Step 1 - Gather Your Materials
You'll need the following materials for this project:
- Torque wrench
- Pencil and paper
- Bailing wire
- Weights of various amounts (5 lbs through 50 lbs is ideal)
Step 2 - Put the Wrench in the Vice
Clamp the wrench into the vice, being sure that only the square drive portion of the wrench is touching the vice. The square drive is the box shaped portion at the edge of the wrench. You'll need to keep all other portions of the wrench free for you to use to recalibrate the wrench. Rachet the wrench so that it is in a horizontal position relative to the vice that it's clamped into.

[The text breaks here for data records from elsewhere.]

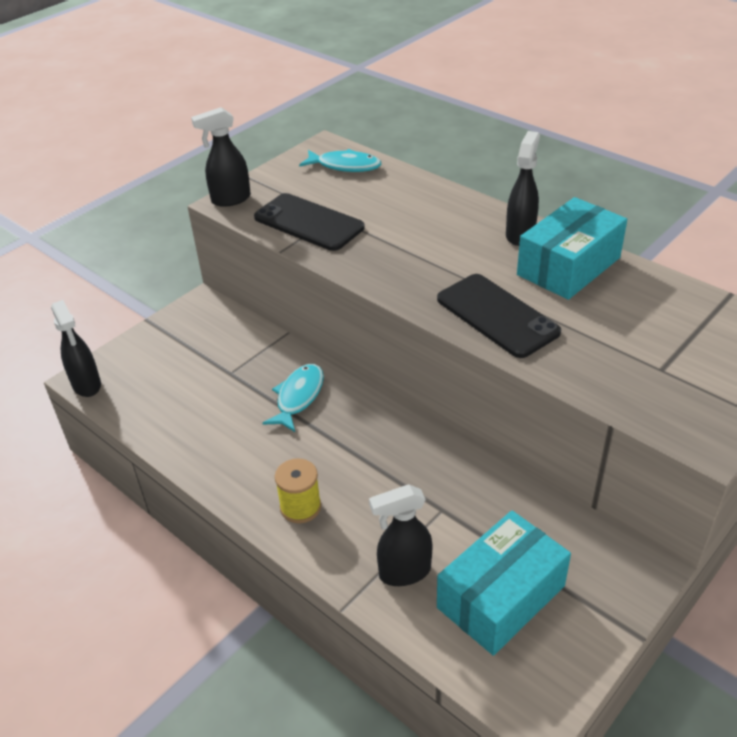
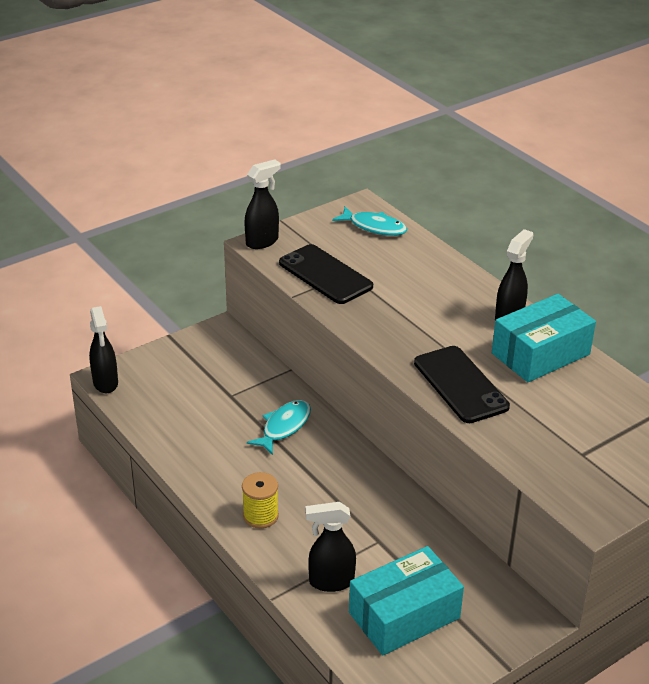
camera: 10 degrees right, 5 degrees down
(230, 199) = (262, 241): black spray bottle -> black spray bottle turned 150 degrees clockwise

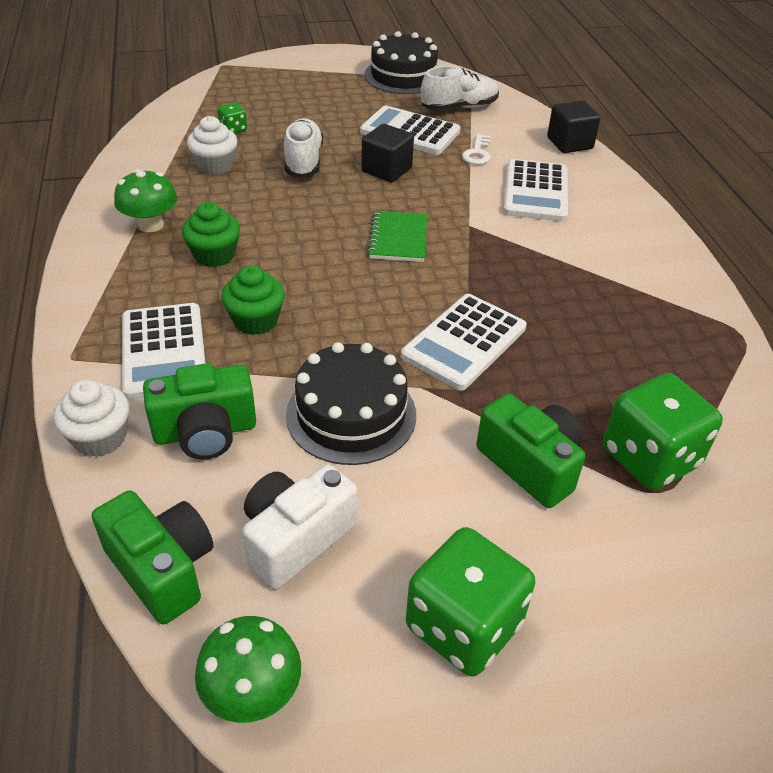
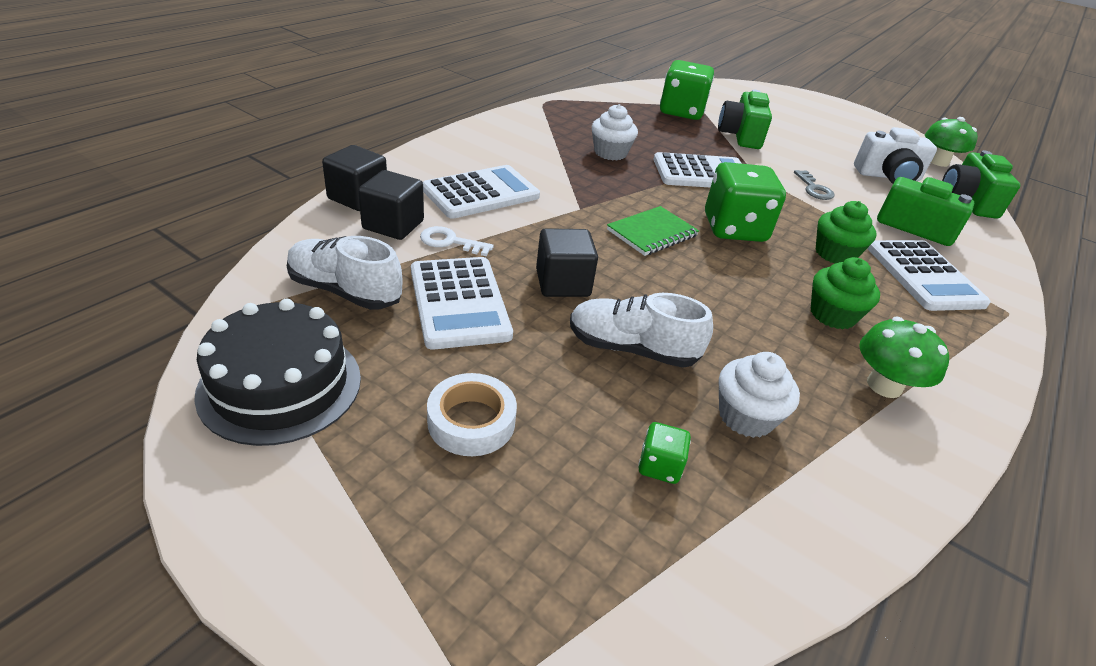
camera: 135 degrees left, 5 degrees down
(100, 438) = (992, 259): white cupcake -> white cupcake (610, 153)
(164, 351) = (924, 276): white calculator -> white calculator turned 135 degrees clockwise
(303, 161) = (632, 349): white shoe -> white shoe turned 60 degrees clockwise
(323, 103) = (471, 421): none -> white tape
(351, 414) = (814, 189): black cake -> grey key
(463, 625) = (832, 132): green dice -> green dice (734, 229)
(477, 153) = (450, 242): white key -> white key turned 135 degrees counterclockwise
(519, 143) = (393, 225): none -> black cube

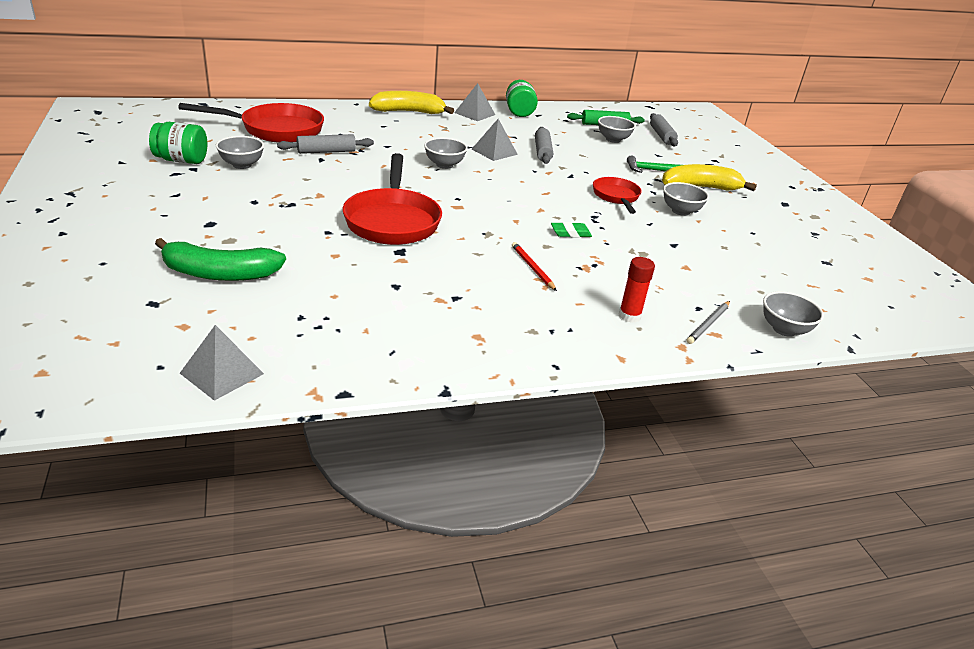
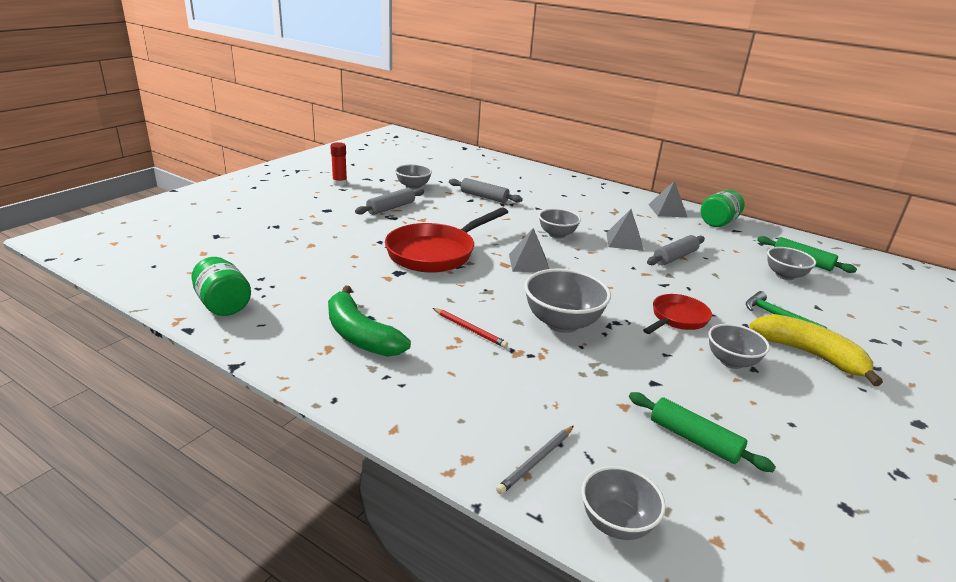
camera: 50 degrees right, 5 degrees down
(181, 160) = (385, 173): green jar -> green jar (223, 304)
(220, 273) = (275, 236): green banana -> green banana (360, 335)
(222, 373) = (166, 284): grey pyramid -> grey pyramid (529, 263)
(276, 130) = (478, 174): red pan -> none
(408, 112) = (606, 192): yellow banana -> none
(532, 268) = (470, 329): red pencil -> red pencil turned 105 degrees clockwise
(570, 233) = (562, 323): green eraser -> grey bowl
(629, 316) = (473, 407): red glue stick -> red glue stick (339, 183)
(661, 136) = (863, 294): grey rolling pin -> grey rolling pin (391, 208)
(708, 324) = (536, 461): grey pencil -> grey pencil turned 45 degrees counterclockwise
(738, 266) = (694, 439): none -> green rolling pin

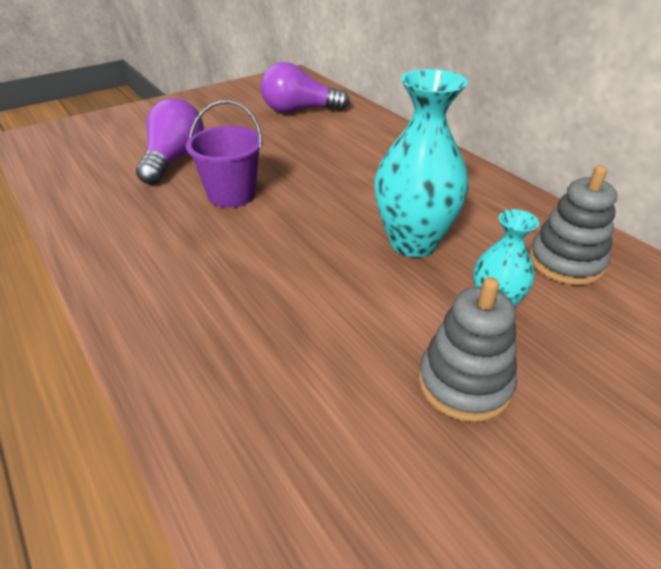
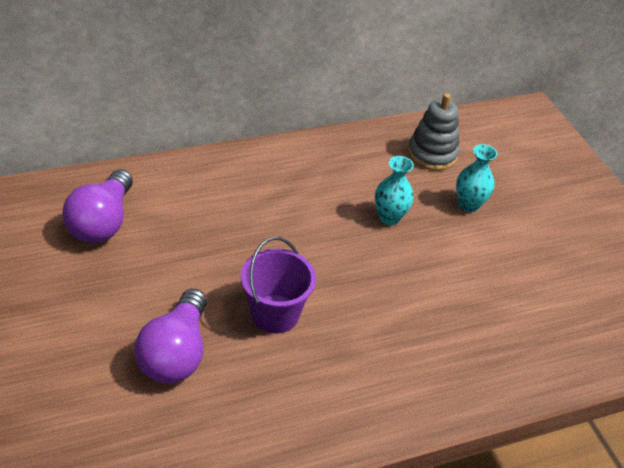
camera: 80 degrees left, 5 degrees up
(174, 160) = (176, 353): purple light bulb -> purple light bulb turned 105 degrees counterclockwise
(413, 242) = (389, 217): turquoise vase -> turquoise vase, size x0.56
(464, 383) = (530, 243): grey stacking toy -> none

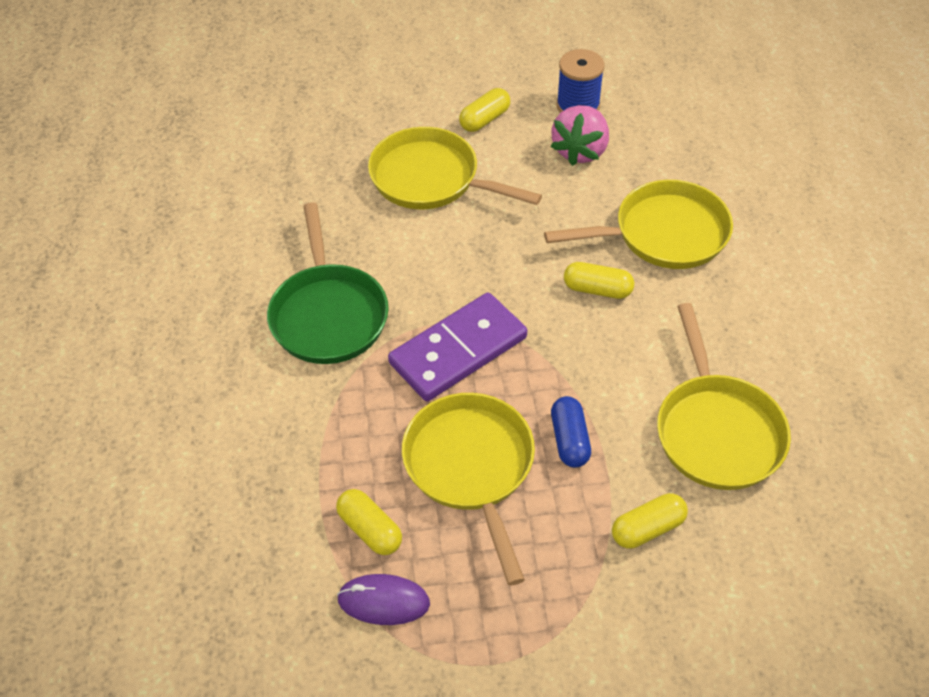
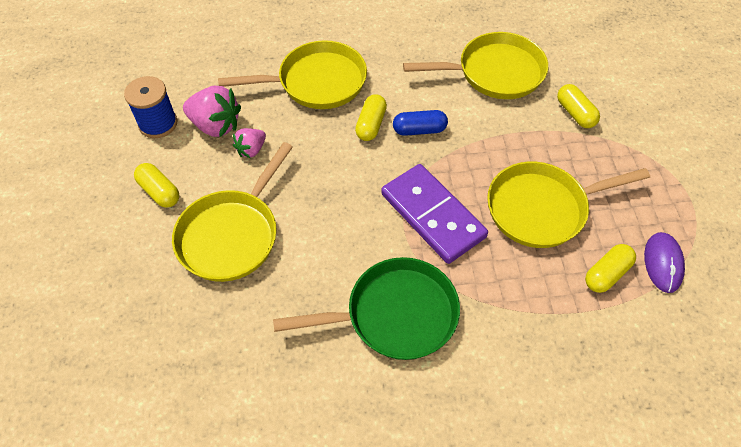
camera: 90 degrees left, 5 degrees up
(547, 183) = (251, 150): none -> pink strawberry
(569, 440) = (511, 149): blue capsule -> blue capsule (419, 130)
(663, 234) = (316, 82): yellow pan -> yellow pan turned 90 degrees clockwise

Step 3 - Locate the Center of the Square Drive
The center of the square drive is the point at which the two diagonal lines that cut across the corners of the square drive will intersect. If it helps to use a pencil and a ruler to mark on your torque wrench, do so. You'll next need to pick a distance in inches and measure it out from the center point of the square drive along the handle of the wrench. Select somewhere between 10 and 24 inches, if possible. The exact distance that you choose is irrelevant.
Step 4 - Select a Weight and Set the Wrench
Choose a weight that closely resembles the amount of force that you would place on the wrench handle (somewhere between 30 and 50 lbs is good). Multiply the distance in inches from the center of the square by the amount of weight in pounds. Set the wrench to this number.
Step 5 - Hang the Weight and Calibrate the Wrench
Hang the weight from the wrench using bailing wire at the distance that you've measured. Take note if the wrench clicks or not; if it does, stop there. If it doesn't, you'll have to remeasure the distance and rehang the weight. Be sure to keep track of the new distance. This is your calibration factor. The torque setting on the torque wrench is equal to the actual torque applied times the measured distance divided by the second measured distance.